Sozialsenator Scheele sucht deshalb schon einmal die Kosten auf einem anderen Weg zu reduzieren. »Die Herausforderung in der Flüchtlingspolitik liegt nun darin, dass alle Verantwortlichen Lösungen innerhalb ihres Verantwortungsbereiches finden und Initiativen starten, die für mehr Flexibilität bei der Unterbringung und Integration von geflüchteten Menschen sorgen.« Er spielt damit erneut auf seine Initiative an, Flüchtlinge in geänderter Form auf die Bundesländer zu verteilen. Bislang geschieht dies nach dem sogenannten Königsteiner Schlüssel, der sich an Einwohnerzahl und Wirtschaftskraft eines Bundeslandes orientiert. Allerdings haben Stadtstaaten naturgemäß weniger Platz als Flächenländer. Denkbar ist, Staatsverträge mit anderen Bundesländern über die Verteilung zu schließen.

Scheinlösungen

In Deutschland ist der Umgang mit Asylsuchenden im Asylverfahrensgesetz und im Aufenthaltsgesetz geregelt. Deutschland ist durch internationale Abkommen verpflichtet, Flüchtlingen zu helfen. Bislang sind Asyl und Einwanderung zwei strikt getrennte Wege. Abgelehnte Asylbewerber müssten zunächst das Land verlassen, um dann einen anderen Aufenthaltstitel zu beantragen. Teile der Politik hoffen durch zügigere Bearbeitung der Asyl-Anträge eine Chance zu erhöhter Ausweisung und Rückführung zu erhalten. Dies ist allerdings ein politisch inakzeptable und praktisch irrealer Ansatz. Laut internationalen Abkommen kann ein Großteil der Flüchtlinge selbst bei Ablehnung des Asyl-Antrages nicht abgeschoben werden. Da aus Rechtsgründen keine Aufenthaltserlaubnis erteilt werden, wird diesen Personen aufgrund bestehender Ausreisehindernisse zunächst eine Duldung erteilt. Im Jahr 2014 wurden 1.584 positive Entscheidungen zugunsten von Asylbewerbern, denen durch das Bundesamt Schutz zuerkannt wurde, und von ausreisepflichtigen Duldungsinhabern getroffen. Dazu zählen auch 63 Personen, für die die Härtefallkommission ein positives Votum abgeben hat. Am 31.12.2014 waren 14.288 Personen in Hamburg aus völkerrechtlichen, humanitären oder politischen Gründen im Besitz einer entsprechenden Aufenthaltserlaubnis.
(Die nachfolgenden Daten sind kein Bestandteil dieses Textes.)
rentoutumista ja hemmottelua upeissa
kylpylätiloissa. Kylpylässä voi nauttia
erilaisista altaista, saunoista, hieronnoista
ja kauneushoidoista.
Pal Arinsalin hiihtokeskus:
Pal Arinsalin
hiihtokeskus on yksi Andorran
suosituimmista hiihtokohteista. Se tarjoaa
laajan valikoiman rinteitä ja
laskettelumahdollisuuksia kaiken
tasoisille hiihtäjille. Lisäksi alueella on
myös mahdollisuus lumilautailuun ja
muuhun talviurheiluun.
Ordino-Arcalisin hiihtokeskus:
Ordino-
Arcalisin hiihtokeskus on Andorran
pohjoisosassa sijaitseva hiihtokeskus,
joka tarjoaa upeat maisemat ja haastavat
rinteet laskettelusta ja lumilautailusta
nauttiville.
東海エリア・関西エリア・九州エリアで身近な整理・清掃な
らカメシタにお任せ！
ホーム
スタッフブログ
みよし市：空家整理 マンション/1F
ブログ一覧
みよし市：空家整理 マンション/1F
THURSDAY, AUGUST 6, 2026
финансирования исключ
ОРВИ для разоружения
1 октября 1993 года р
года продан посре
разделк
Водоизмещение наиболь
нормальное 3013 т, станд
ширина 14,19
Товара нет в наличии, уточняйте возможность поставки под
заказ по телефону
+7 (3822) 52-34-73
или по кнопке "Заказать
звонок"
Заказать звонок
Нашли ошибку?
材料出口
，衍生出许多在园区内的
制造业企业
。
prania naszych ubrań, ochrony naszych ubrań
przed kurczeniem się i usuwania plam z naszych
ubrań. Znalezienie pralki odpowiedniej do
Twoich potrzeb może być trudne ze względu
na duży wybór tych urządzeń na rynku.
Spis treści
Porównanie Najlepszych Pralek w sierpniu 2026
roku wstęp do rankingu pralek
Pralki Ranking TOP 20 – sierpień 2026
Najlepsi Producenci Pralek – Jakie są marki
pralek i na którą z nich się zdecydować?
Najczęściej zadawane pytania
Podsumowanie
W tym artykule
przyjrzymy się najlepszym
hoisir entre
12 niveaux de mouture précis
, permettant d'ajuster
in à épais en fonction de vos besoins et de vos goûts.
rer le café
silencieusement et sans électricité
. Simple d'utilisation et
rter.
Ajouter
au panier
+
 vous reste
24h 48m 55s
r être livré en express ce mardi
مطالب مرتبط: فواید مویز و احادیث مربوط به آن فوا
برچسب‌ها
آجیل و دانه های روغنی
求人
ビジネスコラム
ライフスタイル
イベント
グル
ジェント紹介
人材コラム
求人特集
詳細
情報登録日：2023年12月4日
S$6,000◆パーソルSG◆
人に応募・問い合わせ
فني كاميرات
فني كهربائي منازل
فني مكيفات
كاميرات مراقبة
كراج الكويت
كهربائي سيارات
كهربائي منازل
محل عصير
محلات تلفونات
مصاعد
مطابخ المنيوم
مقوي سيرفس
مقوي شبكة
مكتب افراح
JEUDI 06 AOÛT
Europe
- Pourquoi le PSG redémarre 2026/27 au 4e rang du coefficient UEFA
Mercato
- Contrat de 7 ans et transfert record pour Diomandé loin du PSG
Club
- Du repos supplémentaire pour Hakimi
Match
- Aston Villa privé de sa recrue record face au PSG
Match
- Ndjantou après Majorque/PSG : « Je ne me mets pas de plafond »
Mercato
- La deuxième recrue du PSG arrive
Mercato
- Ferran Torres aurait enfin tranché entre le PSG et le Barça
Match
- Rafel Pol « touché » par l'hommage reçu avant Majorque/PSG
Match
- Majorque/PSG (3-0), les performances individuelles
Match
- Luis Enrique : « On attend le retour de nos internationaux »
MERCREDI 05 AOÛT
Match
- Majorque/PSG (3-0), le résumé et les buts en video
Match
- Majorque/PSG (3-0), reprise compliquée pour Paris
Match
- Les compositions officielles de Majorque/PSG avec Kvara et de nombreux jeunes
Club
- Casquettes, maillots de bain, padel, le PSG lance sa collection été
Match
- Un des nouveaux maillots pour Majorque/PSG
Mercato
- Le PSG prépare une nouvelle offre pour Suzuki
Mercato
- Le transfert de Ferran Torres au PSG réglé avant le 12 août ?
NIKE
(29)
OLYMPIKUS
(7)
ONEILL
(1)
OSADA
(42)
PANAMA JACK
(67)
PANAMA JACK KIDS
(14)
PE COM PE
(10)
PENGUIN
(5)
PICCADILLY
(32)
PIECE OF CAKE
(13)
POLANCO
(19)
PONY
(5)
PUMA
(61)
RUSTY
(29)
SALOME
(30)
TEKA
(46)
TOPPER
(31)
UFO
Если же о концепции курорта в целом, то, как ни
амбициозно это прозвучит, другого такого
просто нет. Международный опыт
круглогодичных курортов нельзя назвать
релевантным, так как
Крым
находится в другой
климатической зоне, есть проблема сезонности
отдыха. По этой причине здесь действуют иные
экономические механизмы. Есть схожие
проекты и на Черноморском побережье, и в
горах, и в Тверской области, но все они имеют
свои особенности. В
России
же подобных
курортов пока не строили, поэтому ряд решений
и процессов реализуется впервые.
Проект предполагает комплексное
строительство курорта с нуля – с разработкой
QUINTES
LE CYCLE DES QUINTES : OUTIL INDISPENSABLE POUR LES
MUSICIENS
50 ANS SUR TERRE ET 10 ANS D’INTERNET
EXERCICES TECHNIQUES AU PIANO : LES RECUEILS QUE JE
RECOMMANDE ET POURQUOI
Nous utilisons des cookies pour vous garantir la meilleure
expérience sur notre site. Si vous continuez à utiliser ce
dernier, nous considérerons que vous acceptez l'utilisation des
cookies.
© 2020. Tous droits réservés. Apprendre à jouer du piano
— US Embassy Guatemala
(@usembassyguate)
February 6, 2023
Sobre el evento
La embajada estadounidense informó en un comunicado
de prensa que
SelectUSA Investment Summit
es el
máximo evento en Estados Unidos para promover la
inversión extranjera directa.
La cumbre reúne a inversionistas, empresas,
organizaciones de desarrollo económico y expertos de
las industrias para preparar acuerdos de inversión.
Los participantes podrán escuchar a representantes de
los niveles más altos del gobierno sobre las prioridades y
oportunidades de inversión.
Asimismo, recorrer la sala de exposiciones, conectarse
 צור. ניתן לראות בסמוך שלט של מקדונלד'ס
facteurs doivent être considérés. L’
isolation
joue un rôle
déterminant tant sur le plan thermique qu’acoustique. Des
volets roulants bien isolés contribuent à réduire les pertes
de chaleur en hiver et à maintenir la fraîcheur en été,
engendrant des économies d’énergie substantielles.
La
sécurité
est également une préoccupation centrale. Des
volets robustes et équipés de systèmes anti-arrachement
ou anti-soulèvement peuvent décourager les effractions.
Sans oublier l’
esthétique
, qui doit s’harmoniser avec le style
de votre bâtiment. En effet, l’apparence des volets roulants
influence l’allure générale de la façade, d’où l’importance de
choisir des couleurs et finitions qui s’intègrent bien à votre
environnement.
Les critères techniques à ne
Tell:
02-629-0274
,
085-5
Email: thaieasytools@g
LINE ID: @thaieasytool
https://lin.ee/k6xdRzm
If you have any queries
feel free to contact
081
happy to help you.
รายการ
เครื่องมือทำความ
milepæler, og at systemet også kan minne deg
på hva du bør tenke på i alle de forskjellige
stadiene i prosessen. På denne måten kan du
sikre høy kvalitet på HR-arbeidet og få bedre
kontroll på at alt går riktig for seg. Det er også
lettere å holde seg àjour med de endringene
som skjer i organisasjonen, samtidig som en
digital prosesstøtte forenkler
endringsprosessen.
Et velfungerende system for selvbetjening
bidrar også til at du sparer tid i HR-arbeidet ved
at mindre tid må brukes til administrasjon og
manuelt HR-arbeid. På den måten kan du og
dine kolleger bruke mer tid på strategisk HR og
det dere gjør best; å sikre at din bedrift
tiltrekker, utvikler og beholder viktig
Im Jahr 2014 erfolgten insgesamt 1.304 Rückführungen, davon die überwiegende Zahl kontrollierte Ausreisen.

Verschärfung des Asylrechtes und Abschiebungen sind keine Lösung. Wir brauchen eine andere Entwicklungs- und Völkerrechtspolitik, um die Ursachen der ausgeweiteten Fluchtbewegung zurückzudrängen. Und in Deutschland könnten wir mit einem modernen Einwanderungsrecht auch andere gesellschaftliche Entwicklungen einleiten. Die Menschen, die all die Schwierigkeiten, die großen Gefahren und erheblichen Kosten auf sich nehmen, die wollen nicht im Sozialsystem landen, sondern möchten sich eine neue Existenz aufbauen. Die Flüchtlingsmigration könnte ein großes Potenzial für Arbeitsmigration darstellen – aber dafür müssten die Regeln geändert werden. Deutschland braucht ein Einwanderungsgesetz. Damit würde ein Großteil der Schwierigkeiten im Lande mit Unterbringung und Versorgung anders lösbar. Das Verbot zu Arbeit und eigenständiger Existenzsicherung könnte fallen und die Hilfe auf andere Grundlagen gestellt werden.